● ASSIGNMENT
Only these lines of the data below are wanted: the one with "48 % 075. Find Peak Element Medium", the one with "41 % 070. Binary", and any lines between them, each repeated exactly.
________________________
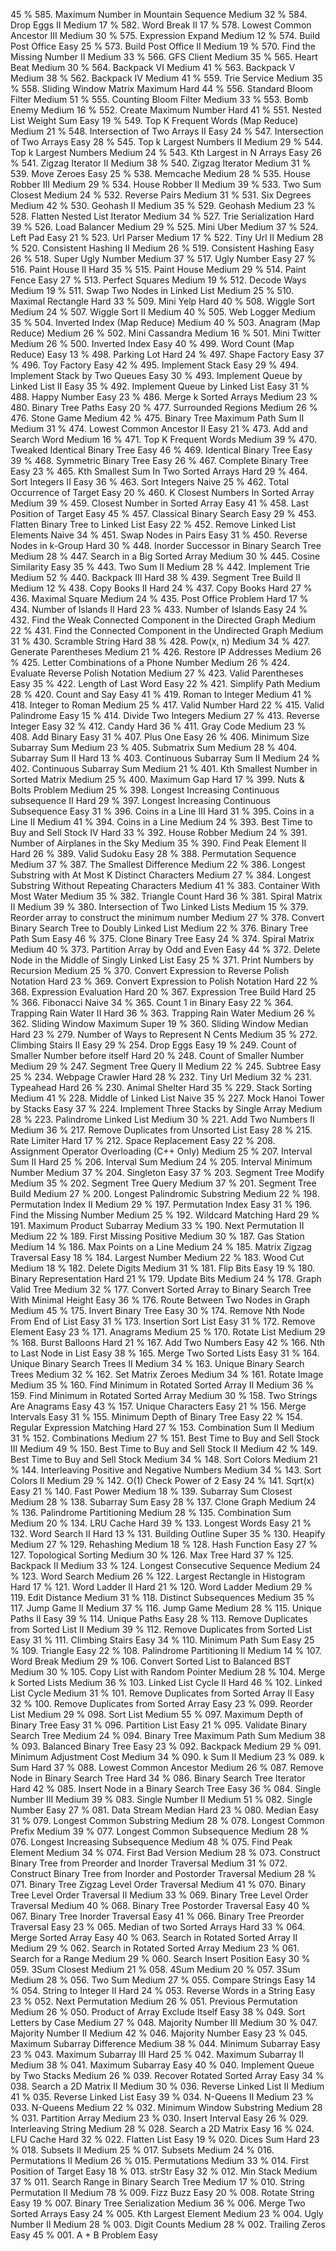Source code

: 45 % 585. Maximum Number in Mountain Sequence Medium
32 % 584. Drop Eggs II Medium
17 % 582. Word Break II 
17 % 578. Lowest Common Ancestor III Medium
30 % 575. Expression Expand Medium
12 % 574. Build Post Office Easy
25 % 573. Build Post Office II Medium
19 % 570. Find the Missing Number II Medium
33 % 566. GFS Client Medium
35 % 565. Heart Beat Medium
30 % 564. Backpack VI Medium
41 % 563. Backpack V Medium
38 % 562. Backpack IV Medium
41 % 559. Trie Service Medium
35 % 558. Sliding Window Matrix Maximum Hard
44 % 556. Standard Bloom Filter Medium
51 % 555. Counting Bloom Filter Medium
33 % 553. Bomb Enemy Medium
16 % 552. Create Maximum Number Hard
41 % 551. Nested List Weight Sum Easy
19 % 549. Top K Frequent Words (Map Reduce) Medium
21 % 548. Intersection of Two Arrays II Easy
24 % 547. Intersection of Two Arrays Easy
28 % 545. Top k Largest Numbers II Medium
29 % 544. Top k Largest Numbers Medium
24 % 543. Kth Largest in N Arrays Easy
26 % 541. Zigzag Iterator II Medium
38 % 540. Zigzag Iterator Medium
31 % 539. Move Zeroes Easy
25 % 538. Memcache Medium
28 % 535. House Robber III Medium
29 % 534. House Robber II Medium
39 % 533. Two Sum Closest Medium
24 % 532. Reverse Pairs Medium
31 % 531. Six Degrees Medium
42 % 530. Geohash II Medium
35 % 529. Geohash Medium
23 % 528. Flatten Nested List Iterator Medium
34 % 527. Trie Serialization Hard
39 % 526. Load Balancer Medium
29 % 525. Mini Uber Medium
37 % 524. Left Pad Easy
21 % 523. Url Parser Medium
17 % 522. Tiny Url II Medium
28 % 520. Consistent Hashing II Medium
26 % 519. Consistent Hashing Easy
26 % 518. Super Ugly Number Medium
37 % 517. Ugly Number Easy
27 % 516. Paint House II Hard
35 % 515. Paint House Medium
29 % 514. Paint Fence Easy
27 % 513. Perfect Squares Medium
19 % 512. Decode Ways Medium
19 % 511. Swap Two Nodes in Linked List Medium
25 % 510. Maximal Rectangle Hard
33 % 509. Mini Yelp Hard
40 % 508. Wiggle Sort Medium
24 % 507. Wiggle Sort II Medium
40 % 505. Web Logger Medium
35 % 504. Inverted Index (Map Reduce) Medium
40 % 503. Anagram (Map Reduce) Medium
26 % 502. Mini Cassandra Medium
16 % 501. Mini Twitter Medium
26 % 500. Inverted Index Easy
40 % 499. Word Count (Map Reduce) Easy
13 % 498. Parking Lot Hard
24 % 497. Shape Factory Easy
37 % 496. Toy Factory Easy
42 % 495. Implement Stack Easy
29 % 494. Implement Stack by Two Queues Easy
30 % 493. Implement Queue by Linked List II Easy
35 % 492. Implement Queue by Linked List Easy
31 % 488. Happy Number Easy
23 % 486. Merge k Sorted Arrays Medium
23 % 480. Binary Tree Paths Easy
20 % 477. Surrounded Regions Medium
26 % 476. Stone Game Medium
42 % 475. Binary Tree Maximum Path Sum II Medium
31 % 474. Lowest Common Ancestor II Easy
21 % 473. Add and Search Word Medium
16 % 471. Top K Frequent Words Medium
39 % 470. Tweaked Identical Binary Tree Easy
46 % 469. Identical Binary Tree Easy
39 % 468. Symmetric Binary Tree Easy
26 % 467. Complete Binary Tree Easy
23 % 465. Kth Smallest Sum In Two Sorted Arrays Hard
29 % 464. Sort Integers II Easy
36 % 463. Sort Integers Naive
25 % 462. Total Occurrence of Target Easy
20 % 460. K Closest Numbers In Sorted Array Medium
39 % 459. Closest Number in Sorted Array Easy
41 % 458. Last Position of Target Easy
45 % 457. Classical Binary Search Easy
29 % 453. Flatten Binary Tree to Linked List Easy
22 % 452. Remove Linked List Elements Naive
34 % 451. Swap Nodes in Pairs Easy
31 % 450. Reverse Nodes in k-Group Hard
30 % 448. Inorder Successor in Binary Search Tree Medium
28 % 447. Search in a Big Sorted Array Medium
30 % 445. Cosine Similarity Easy
35 % 443. Two Sum II Medium
28 % 442. Implement Trie Medium
52 % 440. Backpack III Hard
38 % 439. Segment Tree Build II Medium
12 % 438. Copy Books II Hard
24 % 437. Copy Books Hard
27 % 436. Maximal Square Medium
24 % 435. Post Office Problem Hard
17 % 434. Number of Islands II Hard
23 % 433. Number of Islands Easy
24 % 432. Find the Weak Connected Component in the Directed Graph Medium
22 % 431. Find the Connected Component in the Undirected Graph Medium
31 % 430. Scramble String Hard
38 % 428. Pow(x, n) Medium
34 % 427. Generate Parentheses Medium
21 % 426. Restore IP Addresses Medium
26 % 425. Letter Combinations of a Phone Number Medium
26 % 424. Evaluate Reverse Polish Notation Medium
27 % 423. Valid Parentheses Easy
35 % 422. Length of Last Word Easy
22 % 421. Simplify Path Medium
28 % 420. Count and Say Easy
41 % 419. Roman to Integer Medium
41 % 418. Integer to Roman Medium
25 % 417. Valid Number Hard
22 % 415. Valid Palindrome Easy
15 % 414. Divide Two Integers Medium
27 % 413. Reverse Integer Easy
32 % 412. Candy Hard
36 % 411. Gray Code Medium
23 % 408. Add Binary Easy
31 % 407. Plus One Easy
26 % 406. Minimum Size Subarray Sum Medium
23 % 405. Submatrix Sum Medium
28 % 404. Subarray Sum II Hard
13 % 403. Continuous Subarray Sum II Medium
24 % 402. Continuous Subarray Sum Medium
21 % 401. Kth Smallest Number in Sorted Matrix Medium
25 % 400. Maximum Gap Hard
17 % 399. Nuts & Bolts Problem Medium
25 % 398. Longest Increasing Continuous subsequence II Hard
29 % 397. Longest Increasing Continuous Subsequence Easy
31 % 396. Coins in a Line III Hard
31 % 395. Coins in a Line II Medium
41 % 394. Coins in a Line Medium
24 % 393. Best Time to Buy and Sell Stock IV Hard
33 % 392. House Robber Medium
24 % 391. Number of Airplanes in the Sky Medium
35 % 390. Find Peak Element II Hard
26 % 389. Valid Sudoku Easy
28 % 388. Permutation Sequence Medium
37 % 387. The Smallest Difference Medium
22 % 386. Longest Substring with At Most K Distinct Characters Medium
27 % 384. Longest Substring Without Repeating Characters Medium
41 % 383. Container With Most Water Medium
35 % 382. Triangle Count Hard
36 % 381. Spiral Matrix II Medium
39 % 380. Intersection of Two Linked Lists Medium
15 % 379. Reorder array to construct the minimum number Medium
27 % 378. Convert Binary Search Tree to Doubly Linked List Medium
22 % 376. Binary Tree Path Sum Easy
46 % 375. Clone Binary Tree Easy
24 % 374. Spiral Matrix Medium
40 % 373. Partition Array by Odd and Even Easy
44 % 372. Delete Node in the Middle of Singly Linked List Easy
25 % 371. Print Numbers by Recursion Medium
25 % 370. Convert Expression to Reverse Polish Notation Hard
23 % 369. Convert Expression to Polish Notation Hard
22 % 368. Expression Evaluation Hard
20 % 367. Expression Tree Build Hard
25 % 366. Fibonacci Naive
34 % 365. Count 1 in Binary Easy
22 % 364. Trapping Rain Water II Hard
36 % 363. Trapping Rain Water Medium
26 % 362. Sliding Window Maximum Super
19 % 360. Sliding Window Median Hard
23 % 279. Number of Ways to Represent N Cents Medium
35 % 272. Climbing Stairs II Easy
29 % 254. Drop Eggs Easy
19 % 249. Count of Smaller Number before itself Hard
20 % 248. Count of Smaller Number Medium
29 % 247. Segment Tree Query II Medium
22 % 245. Subtree Easy
25 % 234. Webpage Crawler Hard
28 % 232. Tiny Url Medium
32 % 231. Typeahead Hard
26 % 230. Animal Shelter Hard
35 % 229. Stack Sorting Medium
41 % 228. Middle of Linked List Naive
35 % 227. Mock Hanoi Tower by Stacks Easy
37 % 224. Implement Three Stacks by Single Array Medium
28 % 223. Palindrome Linked List Medium
30 % 221. Add Two Numbers II Medium
36 % 217. Remove Duplicates from Unsorted List Easy
28 % 215. Rate Limiter Hard
17 % 212. Space Replacement Easy
22 % 208. Assignment Operator Overloading (C++ Only) Medium
25 % 207. Interval Sum II Hard
25 % 206. Interval Sum Medium
24 % 205. Interval Minimum Number Medium
37 % 204. Singleton Easy
37 % 203. Segment Tree Modify Medium
35 % 202. Segment Tree Query Medium
37 % 201. Segment Tree Build Medium
27 % 200. Longest Palindromic Substring Medium
22 % 198. Permutation Index II Medium
29 % 197. Permutation Index Easy
31 % 196. Find the Missing Number Medium
25 % 192. Wildcard Matching Hard
29 % 191. Maximum Product Subarray Medium
33 % 190. Next Permutation II Medium
22 % 189. First Missing Positive Medium
30 % 187. Gas Station Medium
14 % 186. Max Points on a Line Medium
24 % 185. Matrix Zigzag Traversal Easy
18 % 184. Largest Number Medium
22 % 183. Wood Cut Medium
18 % 182. Delete Digits Medium
31 % 181. Flip Bits Easy
19 % 180. Binary Representation Hard
21 % 179. Update Bits Medium
24 % 178. Graph Valid Tree Medium
32 % 177. Convert Sorted Array to Binary Search Tree With Minimal Height Easy
36 % 176. Route Between Two Nodes in Graph Medium
45 % 175. Invert Binary Tree Easy
30 % 174. Remove Nth Node From End of List Easy
31 % 173. Insertion Sort List Easy
31 % 172. Remove Element Easy
23 % 171. Anagrams Medium
25 % 170. Rotate List Medium
29 % 168. Burst Balloons Hard
21 % 167. Add Two Numbers Easy
42 % 166. Nth to Last Node in List Easy
38 % 165. Merge Two Sorted Lists Easy
31 % 164. Unique Binary Search Trees II Medium
34 % 163. Unique Binary Search Trees Medium
32 % 162. Set Matrix Zeroes Medium
34 % 161. Rotate Image Medium
35 % 160. Find Minimum in Rotated Sorted Array II Medium
36 % 159. Find Minimum in Rotated Sorted Array Medium
30 % 158. Two Strings Are Anagrams Easy
43 % 157. Unique Characters Easy
21 % 156. Merge Intervals Easy
31 % 155. Minimum Depth of Binary Tree Easy
22 % 154. Regular Expression Matching Hard
27 % 153. Combination Sum II Medium
31 % 152. Combinations Medium
27 % 151. Best Time to Buy and Sell Stock III Medium
49 % 150. Best Time to Buy and Sell Stock II Medium
42 % 149. Best Time to Buy and Sell Stock Medium
34 % 148. Sort Colors Medium
21 % 144. Interleaving Positive and Negative Numbers Medium
34 % 143. Sort Colors II Medium
29 % 142. O(1) Check Power of 2 Easy
24 % 141. Sqrt(x) Easy
21 % 140. Fast Power Medium
18 % 139. Subarray Sum Closest Medium
28 % 138. Subarray Sum Easy
28 % 137. Clone Graph Medium
24 % 136. Palindrome Partitioning Medium
28 % 135. Combination Sum Medium
20 % 134. LRU Cache Hard
39 % 133. Longest Words Easy
21 % 132. Word Search II Hard
13 % 131. Building Outline Super
35 % 130. Heapify Medium
27 % 129. Rehashing Medium
18 % 128. Hash Function Easy
27 % 127. Topological Sorting Medium
30 % 126. Max Tree Hard
37 % 125. Backpack II Medium
33 % 124. Longest Consecutive Sequence Medium
24 % 123. Word Search Medium
26 % 122. Largest Rectangle in Histogram Hard
17 % 121. Word Ladder II Hard
21 % 120. Word Ladder Medium
29 % 119. Edit Distance Medium
31 % 118. Distinct Subsequences Medium
35 % 117. Jump Game II Medium
37 % 116. Jump Game Medium
28 % 115. Unique Paths II Easy
39 % 114. Unique Paths Easy
28 % 113. Remove Duplicates from Sorted List II Medium
39 % 112. Remove Duplicates from Sorted List Easy
31 % 111. Climbing Stairs Easy
34 % 110. Minimum Path Sum Easy
25 % 109. Triangle Easy
22 % 108. Palindrome Partitioning II Medium
14 % 107. Word Break Medium
29 % 106. Convert Sorted List to Balanced BST Medium
30 % 105. Copy List with Random Pointer Medium
28 % 104. Merge k Sorted Lists Medium
36 % 103. Linked List Cycle II Hard
46 % 102. Linked List Cycle Medium
31 % 101. Remove Duplicates from Sorted Array II Easy
32 % 100. Remove Duplicates from Sorted Array Easy
23 % 099. Reorder List Medium
29 % 098. Sort List Medium
55 % 097. Maximum Depth of Binary Tree Easy
31 % 096. Partition List Easy
21 % 095. Validate Binary Search Tree Medium
24 % 094. Binary Tree Maximum Path Sum Medium
38 % 093. Balanced Binary Tree Easy
23 % 092. Backpack Medium
29 % 091. Minimum Adjustment Cost Medium
34 % 090. k Sum II Medium
23 % 089. k Sum Hard
37 % 088. Lowest Common Ancestor Medium
26 % 087. Remove Node in Binary Search Tree Hard
34 % 086. Binary Search Tree Iterator Hard
42 % 085. Insert Node in a Binary Search Tree Easy
36 % 084. Single Number III Medium
39 % 083. Single Number II Medium
51 % 082. Single Number Easy
27 % 081. Data Stream Median Hard
23 % 080. Median Easy
31 % 079. Longest Common Substring Medium
28 % 078. Longest Common Prefix Medium
39 % 077. Longest Common Subsequence Medium
28 % 076. Longest Increasing Subsequence Medium
48 % 075. Find Peak Element Medium
34 % 074. First Bad Version Medium
28 % 073. Construct Binary Tree from Preorder and Inorder Traversal Medium
31 % 072. Construct Binary Tree from Inorder and Postorder Traversal Medium
28 % 071. Binary Tree Zigzag Level Order Traversal Medium
41 % 070. Binary Tree Level Order Traversal II Medium
33 % 069. Binary Tree Level Order Traversal Medium
40 % 068. Binary Tree Postorder Traversal Easy
40 % 067. Binary Tree Inorder Traversal Easy
41 % 066. Binary Tree Preorder Traversal Easy
23 % 065. Median of two Sorted Arrays Hard
33 % 064. Merge Sorted Array Easy
40 % 063. Search in Rotated Sorted Array II Medium
29 % 062. Search in Rotated Sorted Array Medium
23 % 061. Search for a Range Medium
29 % 060. Search Insert Position Easy
30 % 059. 3Sum Closest Medium
21 % 058. 4Sum Medium
20 % 057. 3Sum Medium
28 % 056. Two Sum Medium
27 % 055. Compare Strings Easy
14 % 054. String to Integer II Hard
24 % 053. Reverse Words in a String Easy
23 % 052. Next Permutation Medium
26 % 051. Previous Permutation Medium
26 % 050. Product of Array Exclude Itself Easy
38 % 049. Sort Letters by Case Medium
27 % 048. Majority Number III Medium
30 % 047. Majority Number II Medium
42 % 046. Majority Number Easy
23 % 045. Maximum Subarray Difference Medium
38 % 044. Minimum Subarray Easy
23 % 043. Maximum Subarray III Hard
25 % 042. Maximum Subarray II Medium
38 % 041. Maximum Subarray Easy
40 % 040. Implement Queue by Two Stacks Medium
26 % 039. Recover Rotated Sorted Array Easy
34 % 038. Search a 2D Matrix II Medium
30 % 036. Reverse Linked List II Medium
41 % 035. Reverse Linked List Easy
39 % 034. N-Queens II Medium
23 % 033. N-Queens Medium
22 % 032. Minimum Window Substring Medium
28 % 031. Partition Array Medium
23 % 030. Insert Interval Easy
26 % 029. Interleaving String Medium
28 % 028. Search a 2D Matrix Easy
16 % 024. LFU Cache Hard
32 % 022. Flatten List Easy
19 % 020. Dices Sum Hard
23 % 018. Subsets II Medium
25 % 017. Subsets Medium
24 % 016. Permutations II Medium
26 % 015. Permutations Medium
33 % 014. First Position of Target Easy
18 % 013. strStr Easy
32 % 012. Min Stack Medium
37 % 011. Search Range in Binary Search Tree Medium
17 % 010. String Permutation II Medium
78 % 009. Fizz Buzz Easy
20 % 008. Rotate String Easy
19 % 007. Binary Tree Serialization Medium
36 % 006. Merge Two Sorted Arrays Easy
24 % 005. Kth Largest Element Medium
23 % 004. Ugly Number II Medium
28 % 003. Digit Counts Medium
28 % 002. Trailing Zeros Easy
45 % 001. A + B Problem Easy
________________________
● WRITTEN RESPONSE
48 % 075. Find Peak Element Medium
34 % 074. First Bad Version Medium
28 % 073. Construct Binary Tree from Preorder and Inorder Traversal Medium
31 % 072. Construct Binary Tree from Inorder and Postorder Traversal Medium
28 % 071. Binary Tree Zigzag Level Order Traversal Medium
41 % 070. Binary Tree Level Order Traversal II Medium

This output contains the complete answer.